Analysts say the Democrats suffered a political setback on this first skirmish over funding the Iraq war. But Tom DeFrank of the New York Daily News predicts it will not be the last confrontation.

"So I think the Democrats basically decided this was the best they could get right now and I think it was interesting that the president was very careful and prudent, I think, not to gloat, because I think this is a short term victory, but it is a battle that has just begun to be engaged," he said on VOA's Issues in the News program.

Anti-war activists within the Democratic Party are disappointed with the outcome of the funding bill and vow to keep the pressure on congressional Democrats in the months ahead.

But Newsweek magazine White House Bureau Chief Richard Wolffe says the president and his Republican allies successfully exploited divisions within the Democratic Party on the issue of a troop withdrawal deadline.

"People are very dissatisfied with the war across the board," he said. "They also want Congress to shape the direction of the war. But when it comes down to it, people, even Democrats, polls show that 50 percent of Democrats are not happy with cutting off funds for the troops."

The latest CBS News/New York Times poll found 76 percent of those asked believe the war in Iraq is going badly, up ten points from last month.

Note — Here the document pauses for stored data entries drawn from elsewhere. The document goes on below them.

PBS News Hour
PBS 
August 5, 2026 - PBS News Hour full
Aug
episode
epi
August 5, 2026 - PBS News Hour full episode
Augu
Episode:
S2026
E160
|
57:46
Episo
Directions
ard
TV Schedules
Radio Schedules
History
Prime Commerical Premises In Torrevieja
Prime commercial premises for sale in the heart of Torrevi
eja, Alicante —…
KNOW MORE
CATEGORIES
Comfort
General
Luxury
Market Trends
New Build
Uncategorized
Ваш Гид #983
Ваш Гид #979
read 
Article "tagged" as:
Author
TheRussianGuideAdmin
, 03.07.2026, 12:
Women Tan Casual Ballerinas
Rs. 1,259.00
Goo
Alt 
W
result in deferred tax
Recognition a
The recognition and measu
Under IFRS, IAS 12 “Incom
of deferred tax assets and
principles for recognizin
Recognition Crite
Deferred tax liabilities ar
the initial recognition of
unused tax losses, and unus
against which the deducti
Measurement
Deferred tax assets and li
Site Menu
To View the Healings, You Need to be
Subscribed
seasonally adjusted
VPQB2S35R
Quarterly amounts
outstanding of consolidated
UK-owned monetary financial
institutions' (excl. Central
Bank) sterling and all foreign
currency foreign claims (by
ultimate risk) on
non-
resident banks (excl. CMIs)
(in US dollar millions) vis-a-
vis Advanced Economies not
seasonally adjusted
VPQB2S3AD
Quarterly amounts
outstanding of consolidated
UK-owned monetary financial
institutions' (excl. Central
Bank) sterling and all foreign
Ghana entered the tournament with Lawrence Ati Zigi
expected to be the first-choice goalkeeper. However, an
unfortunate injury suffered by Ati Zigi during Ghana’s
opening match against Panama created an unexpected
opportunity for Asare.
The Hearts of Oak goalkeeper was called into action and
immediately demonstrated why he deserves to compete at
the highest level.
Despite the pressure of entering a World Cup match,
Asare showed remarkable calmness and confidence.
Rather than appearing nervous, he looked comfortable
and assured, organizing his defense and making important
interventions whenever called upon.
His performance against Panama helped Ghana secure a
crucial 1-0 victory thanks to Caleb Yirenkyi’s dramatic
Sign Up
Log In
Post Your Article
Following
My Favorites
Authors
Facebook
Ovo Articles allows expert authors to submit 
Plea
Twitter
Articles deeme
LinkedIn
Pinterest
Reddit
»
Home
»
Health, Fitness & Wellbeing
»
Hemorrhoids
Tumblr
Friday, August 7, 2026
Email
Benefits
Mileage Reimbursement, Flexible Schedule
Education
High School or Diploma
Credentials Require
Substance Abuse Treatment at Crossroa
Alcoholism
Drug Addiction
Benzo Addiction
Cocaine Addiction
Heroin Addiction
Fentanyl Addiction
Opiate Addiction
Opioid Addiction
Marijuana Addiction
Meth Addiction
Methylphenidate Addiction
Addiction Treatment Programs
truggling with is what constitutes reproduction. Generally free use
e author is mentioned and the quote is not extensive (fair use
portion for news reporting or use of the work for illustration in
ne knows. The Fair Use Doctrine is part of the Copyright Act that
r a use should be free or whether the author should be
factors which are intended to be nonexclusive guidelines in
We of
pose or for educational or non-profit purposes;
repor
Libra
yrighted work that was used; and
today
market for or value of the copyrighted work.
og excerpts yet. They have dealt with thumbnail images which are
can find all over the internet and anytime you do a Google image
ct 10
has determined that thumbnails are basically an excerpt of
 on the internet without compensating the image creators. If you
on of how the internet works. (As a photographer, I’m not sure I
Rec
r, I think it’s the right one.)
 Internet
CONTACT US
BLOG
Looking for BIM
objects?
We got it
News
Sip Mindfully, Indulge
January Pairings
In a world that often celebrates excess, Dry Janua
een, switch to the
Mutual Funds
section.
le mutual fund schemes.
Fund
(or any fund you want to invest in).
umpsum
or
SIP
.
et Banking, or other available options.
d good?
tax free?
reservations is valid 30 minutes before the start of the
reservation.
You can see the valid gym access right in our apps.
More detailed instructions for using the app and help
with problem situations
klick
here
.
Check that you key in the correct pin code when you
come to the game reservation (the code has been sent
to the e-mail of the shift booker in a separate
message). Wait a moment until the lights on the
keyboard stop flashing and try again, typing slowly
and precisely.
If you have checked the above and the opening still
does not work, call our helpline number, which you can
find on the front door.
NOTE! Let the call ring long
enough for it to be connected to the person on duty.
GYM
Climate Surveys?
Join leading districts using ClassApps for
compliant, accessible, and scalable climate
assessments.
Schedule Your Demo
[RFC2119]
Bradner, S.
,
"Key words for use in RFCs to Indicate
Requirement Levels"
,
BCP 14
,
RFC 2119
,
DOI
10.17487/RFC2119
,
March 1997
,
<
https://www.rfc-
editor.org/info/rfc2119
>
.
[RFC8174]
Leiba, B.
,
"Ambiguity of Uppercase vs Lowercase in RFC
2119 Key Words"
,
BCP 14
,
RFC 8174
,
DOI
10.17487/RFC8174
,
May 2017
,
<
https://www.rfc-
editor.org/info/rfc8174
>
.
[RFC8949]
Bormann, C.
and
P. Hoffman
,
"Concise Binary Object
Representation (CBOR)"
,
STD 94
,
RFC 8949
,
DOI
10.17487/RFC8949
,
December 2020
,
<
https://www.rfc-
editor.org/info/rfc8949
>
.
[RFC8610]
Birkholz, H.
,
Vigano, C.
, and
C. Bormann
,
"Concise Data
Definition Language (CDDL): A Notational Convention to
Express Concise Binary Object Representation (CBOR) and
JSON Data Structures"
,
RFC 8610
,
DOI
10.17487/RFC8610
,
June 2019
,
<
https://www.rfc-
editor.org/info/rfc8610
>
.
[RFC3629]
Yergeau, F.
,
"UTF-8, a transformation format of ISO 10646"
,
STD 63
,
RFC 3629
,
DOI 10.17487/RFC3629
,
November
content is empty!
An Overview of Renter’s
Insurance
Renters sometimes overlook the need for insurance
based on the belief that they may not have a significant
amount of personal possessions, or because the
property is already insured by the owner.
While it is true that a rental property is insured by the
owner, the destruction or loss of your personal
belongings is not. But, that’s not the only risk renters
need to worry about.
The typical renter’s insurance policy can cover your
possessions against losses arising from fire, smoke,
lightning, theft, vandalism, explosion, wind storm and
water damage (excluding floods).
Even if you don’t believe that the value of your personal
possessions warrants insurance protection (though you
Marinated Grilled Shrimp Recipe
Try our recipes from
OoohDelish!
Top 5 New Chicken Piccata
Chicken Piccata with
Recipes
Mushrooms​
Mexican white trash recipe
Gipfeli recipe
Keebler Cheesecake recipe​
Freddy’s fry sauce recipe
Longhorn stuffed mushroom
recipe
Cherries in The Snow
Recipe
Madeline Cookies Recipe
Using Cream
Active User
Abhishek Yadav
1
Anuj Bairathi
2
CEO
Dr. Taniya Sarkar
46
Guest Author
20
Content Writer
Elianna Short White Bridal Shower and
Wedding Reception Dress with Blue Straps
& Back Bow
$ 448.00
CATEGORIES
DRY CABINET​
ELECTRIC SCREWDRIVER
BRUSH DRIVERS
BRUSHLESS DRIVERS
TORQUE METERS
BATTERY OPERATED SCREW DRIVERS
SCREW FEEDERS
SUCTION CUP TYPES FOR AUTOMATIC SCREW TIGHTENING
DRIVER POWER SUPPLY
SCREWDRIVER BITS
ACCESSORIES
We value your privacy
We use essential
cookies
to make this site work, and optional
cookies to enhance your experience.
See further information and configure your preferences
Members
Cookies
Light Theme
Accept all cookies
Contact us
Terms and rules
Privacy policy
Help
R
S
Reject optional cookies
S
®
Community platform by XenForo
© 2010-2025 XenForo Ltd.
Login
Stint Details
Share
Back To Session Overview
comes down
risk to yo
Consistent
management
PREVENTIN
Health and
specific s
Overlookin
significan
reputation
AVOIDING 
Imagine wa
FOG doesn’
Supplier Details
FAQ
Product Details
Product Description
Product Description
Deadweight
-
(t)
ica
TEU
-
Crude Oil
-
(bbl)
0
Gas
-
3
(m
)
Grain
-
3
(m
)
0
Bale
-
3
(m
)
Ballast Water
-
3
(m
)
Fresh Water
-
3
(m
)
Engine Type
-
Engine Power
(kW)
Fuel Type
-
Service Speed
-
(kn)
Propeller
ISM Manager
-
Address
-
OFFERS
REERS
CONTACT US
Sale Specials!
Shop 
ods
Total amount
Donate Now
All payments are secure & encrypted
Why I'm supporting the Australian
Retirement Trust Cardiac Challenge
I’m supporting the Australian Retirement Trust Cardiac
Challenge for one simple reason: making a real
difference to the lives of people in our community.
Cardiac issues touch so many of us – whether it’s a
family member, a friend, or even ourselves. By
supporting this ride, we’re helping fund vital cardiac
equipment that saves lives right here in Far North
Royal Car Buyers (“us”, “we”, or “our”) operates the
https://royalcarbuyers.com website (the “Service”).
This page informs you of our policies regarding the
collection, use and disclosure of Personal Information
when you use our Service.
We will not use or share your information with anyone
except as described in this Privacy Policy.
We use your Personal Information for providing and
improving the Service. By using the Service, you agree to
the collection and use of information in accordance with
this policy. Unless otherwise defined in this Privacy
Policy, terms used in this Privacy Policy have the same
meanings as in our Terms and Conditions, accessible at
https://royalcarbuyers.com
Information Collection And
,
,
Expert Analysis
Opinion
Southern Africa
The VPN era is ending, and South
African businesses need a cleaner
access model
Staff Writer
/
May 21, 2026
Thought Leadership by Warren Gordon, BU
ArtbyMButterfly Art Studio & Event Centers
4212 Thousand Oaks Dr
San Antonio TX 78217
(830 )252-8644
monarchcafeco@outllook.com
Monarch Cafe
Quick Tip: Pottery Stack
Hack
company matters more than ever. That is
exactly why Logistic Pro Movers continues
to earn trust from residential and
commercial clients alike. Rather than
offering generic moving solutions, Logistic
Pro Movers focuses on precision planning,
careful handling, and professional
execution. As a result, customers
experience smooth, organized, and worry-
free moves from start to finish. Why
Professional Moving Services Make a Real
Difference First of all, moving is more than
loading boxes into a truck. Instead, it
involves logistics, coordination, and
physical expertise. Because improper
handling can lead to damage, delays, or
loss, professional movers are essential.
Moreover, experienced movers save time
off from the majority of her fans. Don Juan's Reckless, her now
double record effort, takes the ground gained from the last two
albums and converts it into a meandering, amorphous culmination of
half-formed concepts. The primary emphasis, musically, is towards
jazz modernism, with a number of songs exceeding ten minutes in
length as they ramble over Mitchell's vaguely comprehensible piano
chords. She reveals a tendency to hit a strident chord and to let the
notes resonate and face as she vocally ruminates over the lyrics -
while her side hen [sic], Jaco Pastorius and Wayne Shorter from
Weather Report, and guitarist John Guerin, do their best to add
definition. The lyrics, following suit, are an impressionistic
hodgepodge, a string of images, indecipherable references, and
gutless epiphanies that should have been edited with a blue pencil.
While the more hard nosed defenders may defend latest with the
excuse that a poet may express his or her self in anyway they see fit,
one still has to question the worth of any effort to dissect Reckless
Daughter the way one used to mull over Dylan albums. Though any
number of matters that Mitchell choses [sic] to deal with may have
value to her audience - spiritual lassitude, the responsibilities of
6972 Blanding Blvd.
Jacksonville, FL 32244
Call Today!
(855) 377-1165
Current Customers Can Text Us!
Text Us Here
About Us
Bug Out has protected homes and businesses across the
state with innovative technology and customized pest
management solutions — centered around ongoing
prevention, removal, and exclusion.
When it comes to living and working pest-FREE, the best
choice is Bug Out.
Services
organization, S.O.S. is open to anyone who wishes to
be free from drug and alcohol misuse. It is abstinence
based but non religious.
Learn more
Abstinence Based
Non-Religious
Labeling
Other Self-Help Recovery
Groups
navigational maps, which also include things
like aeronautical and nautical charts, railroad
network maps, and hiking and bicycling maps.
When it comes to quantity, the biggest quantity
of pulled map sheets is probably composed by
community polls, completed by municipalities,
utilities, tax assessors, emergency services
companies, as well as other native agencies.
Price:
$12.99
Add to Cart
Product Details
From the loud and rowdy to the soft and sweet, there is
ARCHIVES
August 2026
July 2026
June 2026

Jeffrey McCausland is a military expert at the U.S. Army War College in Pennsylvania. He says declining domestic support for the war will complicate the president's troop surge strategy in Iraq.

"Our adversaries fully understand problems that we have got with support for the war back home and elsewhere, and as a consequence, they may step up their efforts to try to do spectacular things that will further discourage the American public," he said.

The domestic debate over the war is expected to reach another milestone in September when U.S. military officials give their assessment of progress in Iraq.

Analyst Tom DeFrank says among those paying close attention will be congressional Republicans worried about their own political re-election prospects in 2008.

"Republican senators have said we are tired of hearing, give us another six months," he said. "This is the last one. So, I think we are half way through the last six month period that President Bush will get the benefit of the doubt politically on Iraq."

The 2008 presidential campaign also remains closely intertwined with the Iraq debate. Democratic Senators and presidential contenders Hillary Clinton and Barack Obama both voted against the funding bill. Obama said the bill amounts to a blank check for the president to continue down what he called a disastrous path.

Republican Senator and presidential candidate John McCain supported the bill and criticized Clinton and Obama for embracing what he called the politics of surrender.